Your Cock is too Small – You Don’t Deserve Sex

Good girls always tell guys their cocks are the perfect size. That’s what they want to hear. What if you tell them what they NEED to hear instead?

Good girls always tell their guys that their size, whatever it is, is… perfect!

But some guys know that isn’t true.

As with every heavily laden taboo, there is a huge payoff for violating it sometimes. Guys are always worried about their size. Sometimes it’s really hot to play to that fear and use it. Some guys are just “too small” to please you. Why not let them know? That’s why you think they should be in a cage, or why you need another lover, require them to wear the Hulking device (penis sleeve), or just require a lot more oral sex. If you tell some guys they “don’t measure up,” it really turns them on when you tell it like it is.

I’m looking for good ways to put that. Gentle, or not so gentle, reminders, to your guy that he isn’t quite man enough to please you by himself in “that way.”

### [AVAILABLE DATA]
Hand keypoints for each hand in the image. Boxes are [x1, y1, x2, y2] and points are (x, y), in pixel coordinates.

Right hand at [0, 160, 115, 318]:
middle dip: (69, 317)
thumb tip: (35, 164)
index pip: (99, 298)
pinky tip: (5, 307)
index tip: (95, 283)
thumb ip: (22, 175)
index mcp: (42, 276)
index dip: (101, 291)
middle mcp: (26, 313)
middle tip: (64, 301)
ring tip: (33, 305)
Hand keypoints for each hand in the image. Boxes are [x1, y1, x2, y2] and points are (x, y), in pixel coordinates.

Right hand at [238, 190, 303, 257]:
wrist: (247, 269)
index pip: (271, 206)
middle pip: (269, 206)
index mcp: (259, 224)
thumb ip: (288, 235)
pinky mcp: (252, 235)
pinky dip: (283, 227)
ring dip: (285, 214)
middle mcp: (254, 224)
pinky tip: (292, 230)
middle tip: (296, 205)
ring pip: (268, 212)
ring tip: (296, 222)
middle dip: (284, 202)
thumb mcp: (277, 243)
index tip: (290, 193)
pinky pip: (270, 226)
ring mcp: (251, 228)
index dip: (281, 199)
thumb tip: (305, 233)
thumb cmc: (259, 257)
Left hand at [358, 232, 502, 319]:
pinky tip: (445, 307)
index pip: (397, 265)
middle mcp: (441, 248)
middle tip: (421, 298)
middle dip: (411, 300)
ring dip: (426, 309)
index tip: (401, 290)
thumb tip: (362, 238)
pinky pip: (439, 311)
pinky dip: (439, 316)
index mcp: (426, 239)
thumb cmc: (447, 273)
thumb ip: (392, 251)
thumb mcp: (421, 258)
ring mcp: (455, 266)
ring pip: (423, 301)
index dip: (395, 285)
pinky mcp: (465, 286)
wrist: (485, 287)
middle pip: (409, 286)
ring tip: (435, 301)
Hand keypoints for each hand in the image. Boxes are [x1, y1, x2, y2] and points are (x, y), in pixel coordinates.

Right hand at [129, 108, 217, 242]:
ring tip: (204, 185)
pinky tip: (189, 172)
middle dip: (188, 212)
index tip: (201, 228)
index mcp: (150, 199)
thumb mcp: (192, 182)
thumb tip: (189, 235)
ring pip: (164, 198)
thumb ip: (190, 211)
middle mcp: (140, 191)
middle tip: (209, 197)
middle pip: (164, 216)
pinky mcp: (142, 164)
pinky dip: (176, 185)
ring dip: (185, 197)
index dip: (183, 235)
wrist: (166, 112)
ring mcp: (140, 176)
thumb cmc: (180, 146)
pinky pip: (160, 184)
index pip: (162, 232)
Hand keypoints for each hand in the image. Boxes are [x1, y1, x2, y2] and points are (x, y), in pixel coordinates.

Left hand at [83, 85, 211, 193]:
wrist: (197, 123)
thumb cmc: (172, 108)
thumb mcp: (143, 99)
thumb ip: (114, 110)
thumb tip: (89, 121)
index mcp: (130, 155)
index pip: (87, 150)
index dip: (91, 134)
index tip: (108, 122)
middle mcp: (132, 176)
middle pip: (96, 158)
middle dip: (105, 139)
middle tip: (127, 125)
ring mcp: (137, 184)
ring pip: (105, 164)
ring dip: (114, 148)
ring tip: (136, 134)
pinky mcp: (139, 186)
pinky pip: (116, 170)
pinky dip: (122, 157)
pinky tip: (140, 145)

==

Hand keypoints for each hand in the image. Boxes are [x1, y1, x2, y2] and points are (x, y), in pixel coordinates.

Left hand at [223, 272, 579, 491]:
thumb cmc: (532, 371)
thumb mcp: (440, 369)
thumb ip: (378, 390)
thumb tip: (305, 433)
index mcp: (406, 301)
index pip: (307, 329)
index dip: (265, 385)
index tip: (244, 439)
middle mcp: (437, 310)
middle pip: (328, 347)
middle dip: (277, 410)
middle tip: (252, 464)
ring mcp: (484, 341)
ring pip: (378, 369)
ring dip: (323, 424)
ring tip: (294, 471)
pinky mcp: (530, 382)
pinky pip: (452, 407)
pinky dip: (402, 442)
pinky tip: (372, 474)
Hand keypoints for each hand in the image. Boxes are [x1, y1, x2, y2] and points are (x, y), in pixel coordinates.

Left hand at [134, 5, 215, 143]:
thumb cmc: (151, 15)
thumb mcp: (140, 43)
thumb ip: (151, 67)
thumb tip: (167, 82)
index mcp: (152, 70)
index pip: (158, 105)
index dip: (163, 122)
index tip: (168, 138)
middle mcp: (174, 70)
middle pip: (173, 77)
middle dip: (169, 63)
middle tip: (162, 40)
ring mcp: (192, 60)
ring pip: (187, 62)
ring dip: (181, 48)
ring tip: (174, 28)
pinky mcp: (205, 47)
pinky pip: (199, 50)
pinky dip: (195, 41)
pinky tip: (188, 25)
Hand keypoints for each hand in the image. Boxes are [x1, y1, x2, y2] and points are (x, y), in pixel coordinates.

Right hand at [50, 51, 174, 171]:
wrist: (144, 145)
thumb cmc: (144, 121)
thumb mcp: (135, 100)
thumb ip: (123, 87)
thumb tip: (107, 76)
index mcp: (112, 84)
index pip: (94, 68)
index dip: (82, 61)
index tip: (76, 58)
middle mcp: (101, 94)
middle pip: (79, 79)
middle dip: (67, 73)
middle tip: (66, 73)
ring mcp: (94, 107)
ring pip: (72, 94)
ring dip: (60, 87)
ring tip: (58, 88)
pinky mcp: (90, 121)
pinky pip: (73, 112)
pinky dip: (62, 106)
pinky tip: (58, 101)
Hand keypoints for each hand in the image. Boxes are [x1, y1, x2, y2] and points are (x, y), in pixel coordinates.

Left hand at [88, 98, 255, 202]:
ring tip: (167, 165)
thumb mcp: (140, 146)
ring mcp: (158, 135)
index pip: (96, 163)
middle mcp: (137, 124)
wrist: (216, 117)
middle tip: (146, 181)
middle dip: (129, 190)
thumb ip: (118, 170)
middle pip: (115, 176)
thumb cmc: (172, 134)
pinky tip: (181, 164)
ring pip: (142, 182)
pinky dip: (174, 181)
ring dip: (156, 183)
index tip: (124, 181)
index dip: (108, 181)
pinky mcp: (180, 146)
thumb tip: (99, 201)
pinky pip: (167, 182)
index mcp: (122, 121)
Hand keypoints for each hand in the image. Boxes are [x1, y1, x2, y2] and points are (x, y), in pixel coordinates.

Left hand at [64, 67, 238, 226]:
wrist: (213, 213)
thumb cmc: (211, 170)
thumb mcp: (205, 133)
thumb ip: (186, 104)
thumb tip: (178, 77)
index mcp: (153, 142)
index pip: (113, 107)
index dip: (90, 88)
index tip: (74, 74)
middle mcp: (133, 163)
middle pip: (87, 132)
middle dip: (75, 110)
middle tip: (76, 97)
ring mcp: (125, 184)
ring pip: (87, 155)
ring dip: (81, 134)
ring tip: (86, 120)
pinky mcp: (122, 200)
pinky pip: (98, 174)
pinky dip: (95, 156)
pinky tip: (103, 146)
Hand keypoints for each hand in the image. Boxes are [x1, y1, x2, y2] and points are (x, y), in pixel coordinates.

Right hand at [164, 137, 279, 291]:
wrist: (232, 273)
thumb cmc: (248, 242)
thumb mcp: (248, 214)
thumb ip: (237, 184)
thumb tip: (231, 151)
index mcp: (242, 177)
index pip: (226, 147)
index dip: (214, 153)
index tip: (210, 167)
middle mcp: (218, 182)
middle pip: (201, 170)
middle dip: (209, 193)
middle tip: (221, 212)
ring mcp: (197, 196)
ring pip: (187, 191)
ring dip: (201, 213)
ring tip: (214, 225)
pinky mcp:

--

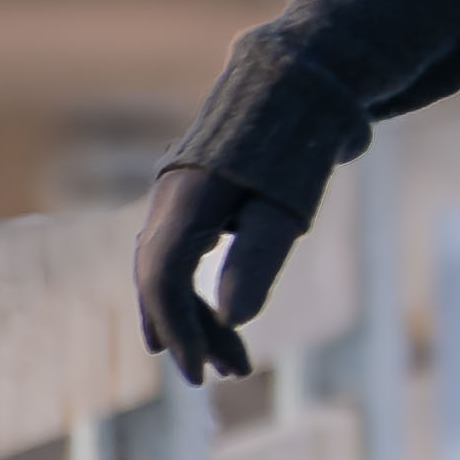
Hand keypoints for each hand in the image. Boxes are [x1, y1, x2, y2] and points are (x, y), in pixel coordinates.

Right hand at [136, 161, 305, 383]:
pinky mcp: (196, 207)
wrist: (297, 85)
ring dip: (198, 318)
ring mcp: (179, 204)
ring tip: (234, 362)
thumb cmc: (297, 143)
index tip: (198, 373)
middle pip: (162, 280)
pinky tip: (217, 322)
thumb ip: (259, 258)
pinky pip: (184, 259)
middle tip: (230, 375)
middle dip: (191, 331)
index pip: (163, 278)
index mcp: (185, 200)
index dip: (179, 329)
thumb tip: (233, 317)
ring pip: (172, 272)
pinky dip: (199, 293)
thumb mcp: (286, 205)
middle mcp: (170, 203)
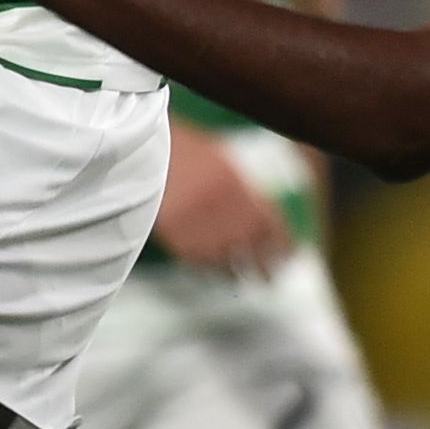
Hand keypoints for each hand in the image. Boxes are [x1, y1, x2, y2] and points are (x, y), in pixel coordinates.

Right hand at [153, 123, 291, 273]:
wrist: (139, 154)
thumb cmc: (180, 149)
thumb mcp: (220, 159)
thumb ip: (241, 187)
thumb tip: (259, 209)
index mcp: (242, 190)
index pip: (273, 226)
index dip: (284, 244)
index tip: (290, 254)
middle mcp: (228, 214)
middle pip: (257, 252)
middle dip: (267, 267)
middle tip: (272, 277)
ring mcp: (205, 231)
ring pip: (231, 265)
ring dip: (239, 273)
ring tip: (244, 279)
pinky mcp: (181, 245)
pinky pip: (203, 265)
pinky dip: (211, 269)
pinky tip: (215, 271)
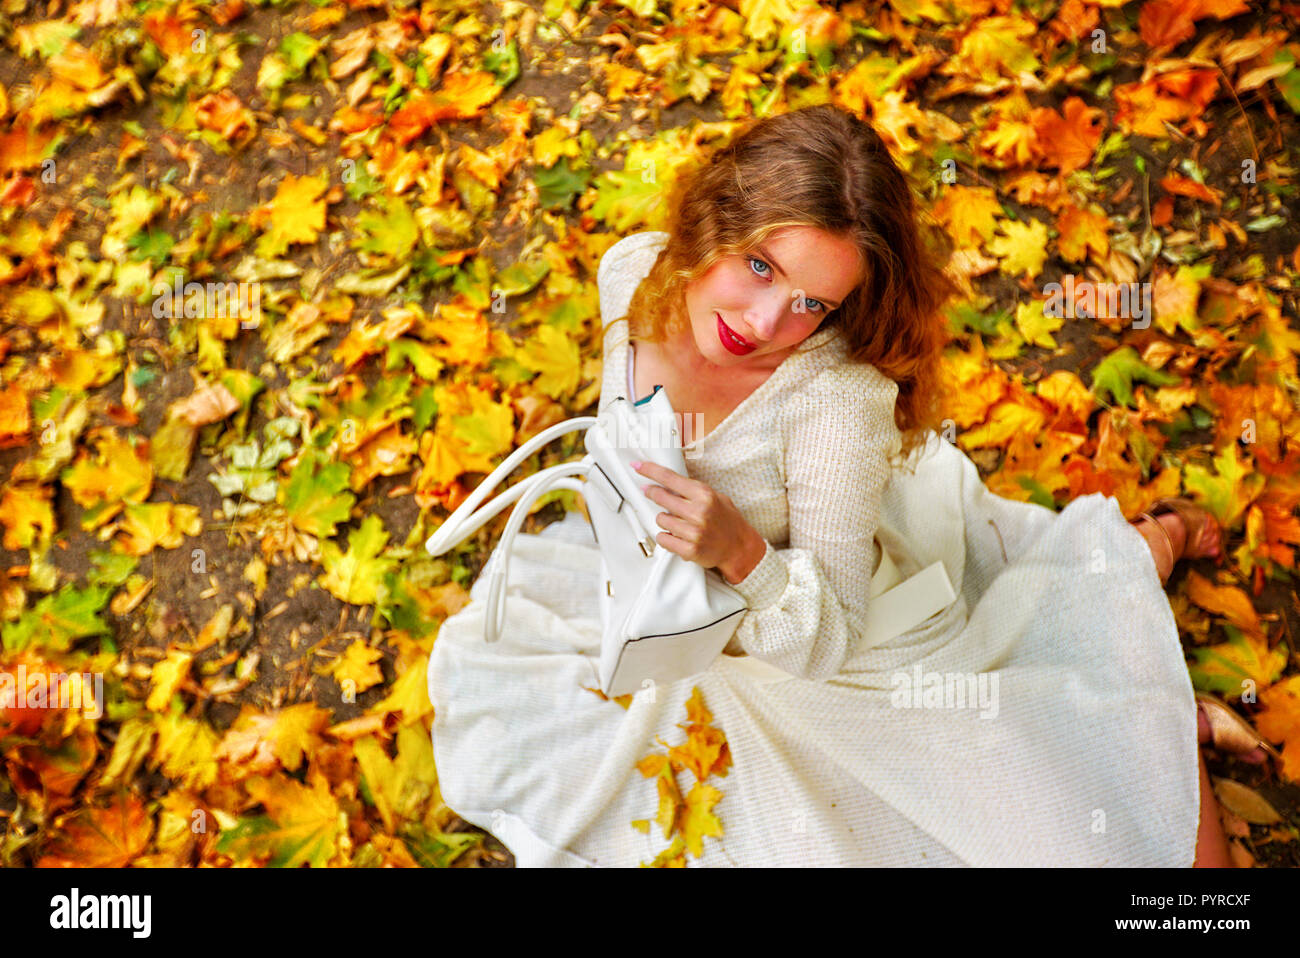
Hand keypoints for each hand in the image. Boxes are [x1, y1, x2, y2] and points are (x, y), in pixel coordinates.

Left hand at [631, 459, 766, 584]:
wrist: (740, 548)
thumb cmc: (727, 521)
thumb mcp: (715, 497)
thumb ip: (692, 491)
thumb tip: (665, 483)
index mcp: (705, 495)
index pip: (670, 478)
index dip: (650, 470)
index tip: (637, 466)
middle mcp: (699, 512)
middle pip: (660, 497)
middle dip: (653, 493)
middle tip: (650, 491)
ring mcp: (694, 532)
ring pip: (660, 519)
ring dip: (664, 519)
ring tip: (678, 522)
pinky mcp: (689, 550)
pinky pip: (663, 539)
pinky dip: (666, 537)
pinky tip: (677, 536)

### [WORK ITEM]
Restate word for word the part of the text about penis size that begins at the words "Good girls always tell guys" and stops after "is, is… perfect!".

### [EXPECTED ANSWER]
Good girls always tell guys their cocks are the perfect size. That’s what they want to hear. What if you tell them what they NEED to hear instead?

Good girls always tell their guys that their size, whatever it is, is… perfect!